В стремлении уловить дух времени тяга к новым веяниям приобретает у Бакста характер демонстративного внимания просто к моде, к поветрию дня, утверждению ценности сиюминутного существования. Он пишет: «Два течения господствуют в настоящую минуту в искусстве. Одно – раболепно ретроспективное, другое, враждебное ему, футуристическое, горизонты которого далеко впереди, в оценке потомства... Когда же мы отучимся от этой гибельной манеры пренебрегать, презирать, а главное, не замечать минуту настоящую, сегодняшнюю, которая и есть реальная жизнь».
Бакст – творец моды – сам ощущал ее изменчивость, пульсацию времени, подчиняясь ей безусловно, хотя и не без сожаления. Даже несмотря на свое программное стремление «cледовать слепо моде, которая выше вкуса определенного типа», он – не в силах целиком отказаться от стилистики модерна, и в 1923 году сетует на претензии суховатой конструктивистской моды, которая «стала тиранической в своем желании подавить изогнутые линии и великолепные кривые». Милее и понятнее ему прежняя, безнадежно ушедшая мода, творящая нарядную, греховную и влекущую женщину, окруженную изысканной роскошью, все очарование и тайна которой – дело рук художника-демиурга, заставляющего ее, как послушную прелестную марионетку, разыгрывать на сцене воображаемого театра пьесу, известную лишь ему одному.
***
Бакст о моде
Желая воплотить мои идеи в действительность, я предложил мой карандаш фирме мадам Пакен, чтобы одеть современную женщину в подходящий для нее костюм. Результаты можно видеть на выставке. Какая наиболее характерная черта нашего века? Такой вопрос я задал сам себе прежде, чем принялся за изображение моего костюма, и пришел к заключению, что это – резвость, стремление к спорту и связанным с ним красивым движениям, выражаясь одним словом – «спортивность».
Вы заметили, наверное, удивительное возрождение нашего века, его склонность к физическим упражнениям и всевозможному спорту. И вот мой костюм неразрывно связан с этим стремлением женщины к свободе в движениях.
Мое платье предназначено главным образом для тех, кто бодр и силен как духом, так и телом. Мне кажется, что я лучше всего выражу мои стремления, если скажу, что хотел изобразить бодро-радостную весну на земле. Если в моих рисунках заметно некоторое возвращение назад, к классицизму, к тому его периоду, когда человеческая раса была наиболее прекрасна и культура наиболее высока, то это потому, что я хотел изобразить как раз именно эти условия человеческой жизни. В моих рисунках вы найдете простоту и прозрачность красок, гармонирующих с прозрачной простотой и бодрящей прелестью весенних дней – по крайней мере, я пытался это изобразить.

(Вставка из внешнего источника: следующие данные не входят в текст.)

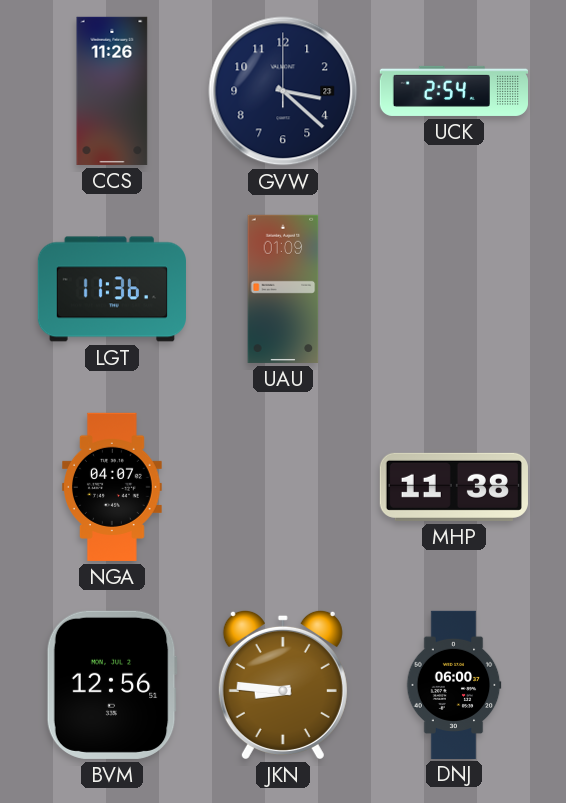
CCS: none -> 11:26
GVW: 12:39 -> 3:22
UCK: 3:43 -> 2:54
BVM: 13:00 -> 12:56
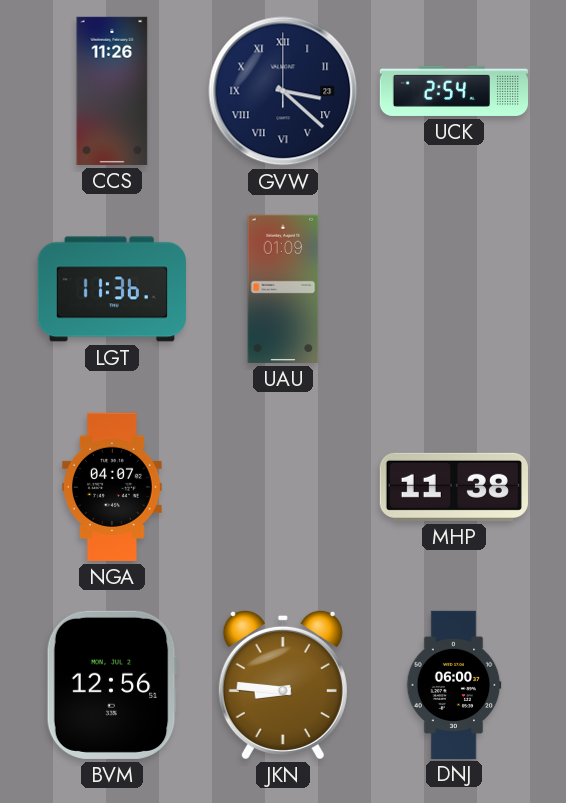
GVW numerals: Arabic -> Roman
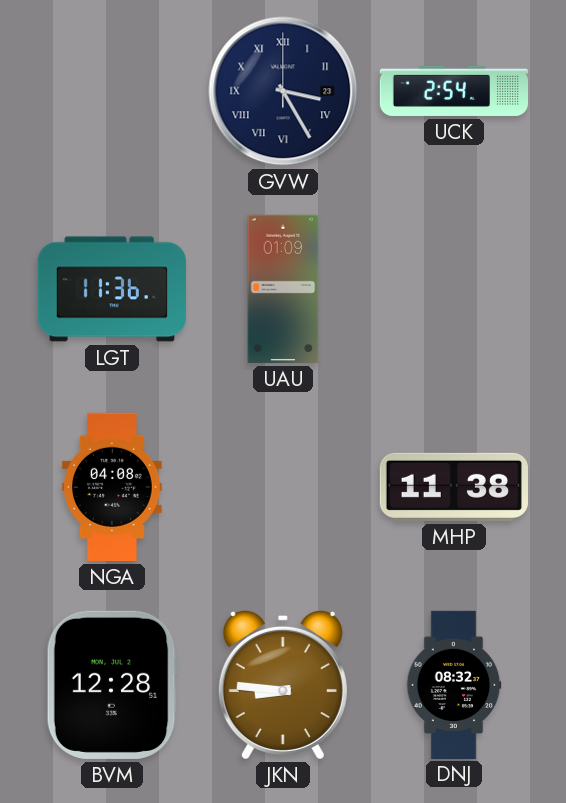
CCS: 11:26 -> none
GVW: 3:22 -> 3:25
NGA: 04:07 -> 04:08
BVM: 12:56 -> 12:28
DNJ: 06:00 -> 08:32
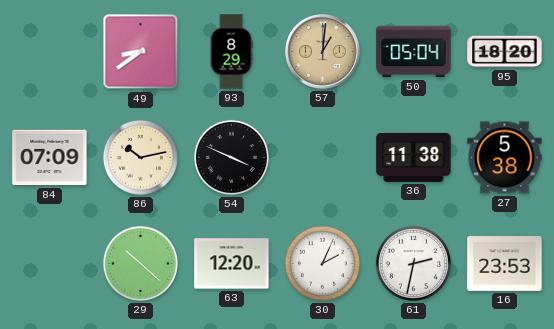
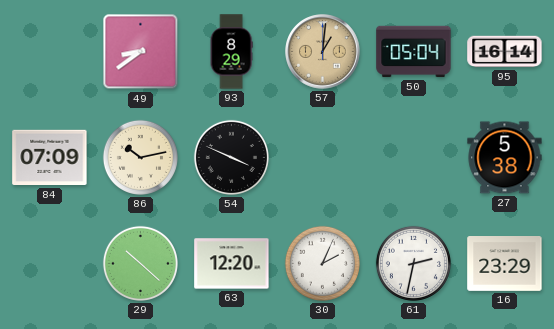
95: 18:20 -> 16:14
36: 11:38 -> none
16: 23:53 -> 23:29
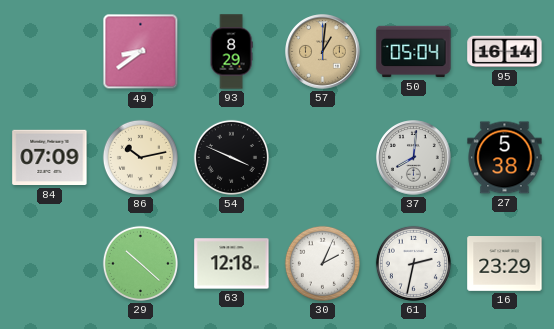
37: none -> 8:01
63: 12:20 -> 12:18
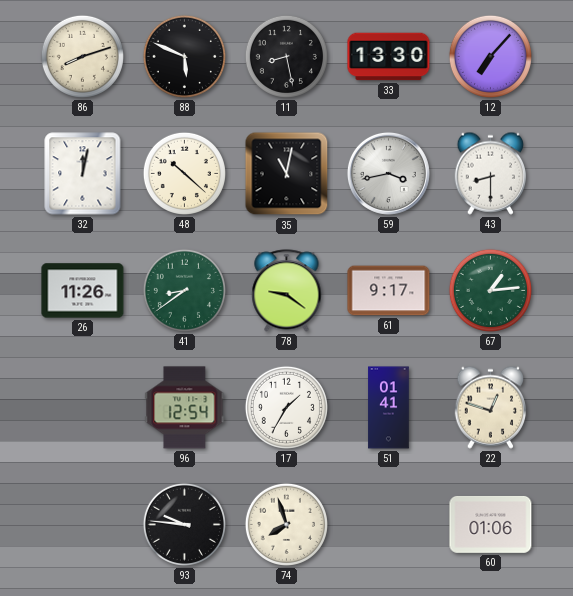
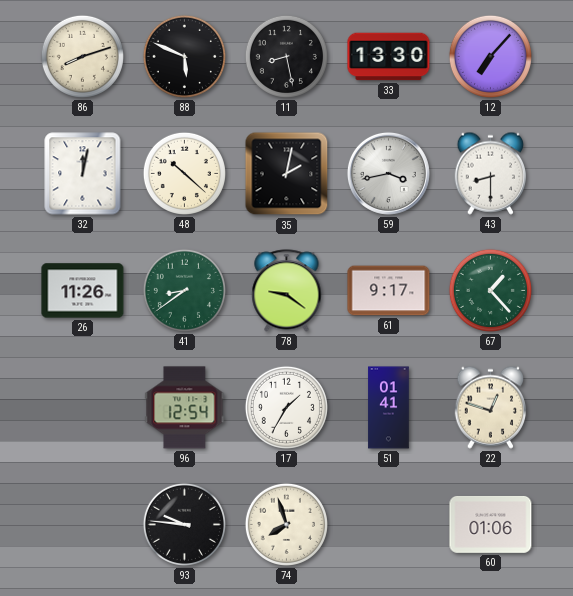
35: 11:02 -> 2:02
67: 1:14 -> 1:23
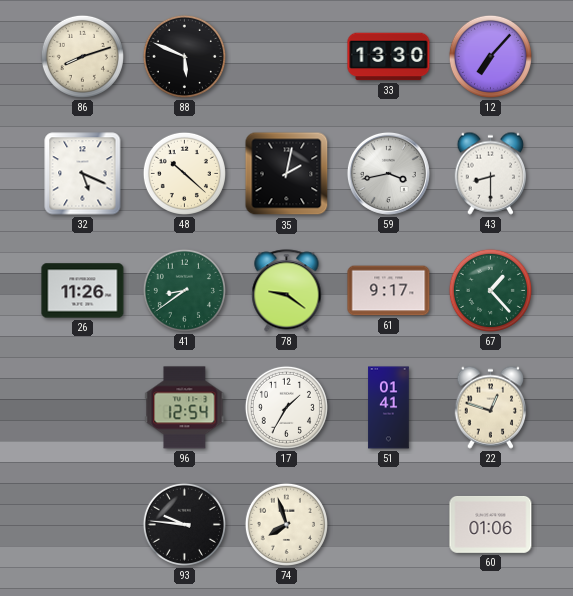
11: 8:28 -> none
32: 12:02 -> 5:19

Не желая копировать в этом случае прошлое, потому что, по моему мнению, мы и так сверх меры находимся под его влиянием, я порвал с моим собственным прошлым, отказавшись от персидского стиля. Сознаюсь, я положительно устал от него. С того времени, как я ввел этот стиль в русский балет, я стал встречаться с ним повсюду. Даже женщины начали употреблять черноватую пудру, чтобы придать своим лицам колорит Востока.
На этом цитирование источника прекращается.